Here's Why Olympic Medalists So Often Emerge From the Middle Lanes of the Pool

·2 min read
TOKYO, JAPAN - JULY 24: General view during heat two of the Men's 400m Freestyle on day one of the Tokyo 2020 Olympic Games at Tokyo Aquatics Centre on July 24, 2021 in Tokyo, Japan. (Photo by Tom Pennington/Getty Images)
TOKYO, JAPAN - JULY 24: General view during heat two of the Men's 400m Freestyle on day one of the Tokyo 2020 Olympic Games at Tokyo Aquatics Centre on July 24, 2021 in Tokyo, Japan. (Photo by Tom Pennington/Getty Images)

One of the things that makes swimming such an exhilarating sport - to watch and compete in - is that anything can happen in a split second. As a former competitive swimmer, I know from experience that all it takes is a better flip turn or a more powerful kick for another swimmer to steal the podium. Likewise, there's so much that can happen between prelims and finals that you may not know who your toughest competition is until that final race. So how do you determine your biggest threat in the pool? It all comes down to lane placement.

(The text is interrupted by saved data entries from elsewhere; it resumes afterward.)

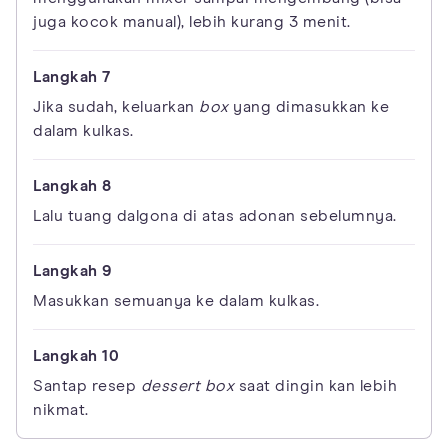
juga kocok manual), lebih kurang 3 menit.
Jika sudah, keluarkan
box
yang dimasukkan ke
dalam kulkas.
Lalu tuang dalgona di atas adonan sebelumnya.
Masukkan semuanya ke dalam kulkas.
Santap resep
dessert box
saat dingin kan lebih
nikmat.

An Olympic pool has eight lanes; however, lane assignments don't follow a traditional ranking system of lane one being the fastest and lane eight being the slowest. Instead, lane four is the most coveted spot. Swimmers are assigned their lanes based on the qualifying times from the previous heat, with the fastest earning that center lane. This means the gold medal favorite is in lane four, with lane three and five being their closest competition.

That's why it's considered an upset when a swimmer in one of the outside lanes ends up on the podium - because based on their times in previous heats, they weren't viewed as a medal contender, and they also didn't have the advantages that come with racing from the center of the pool. From a purely logistical standpoint, the middle lanes are far superior to the outside lanes. The water isn't as choppy, and swimmers hate resistance. Plus, you have a full peripheral view of your competition.

So, to recap: lane four is home to the fastest shark in the water, but definitely keep a close eye on lanes three and five, because anything is possible in swimming, especially at the Olympics.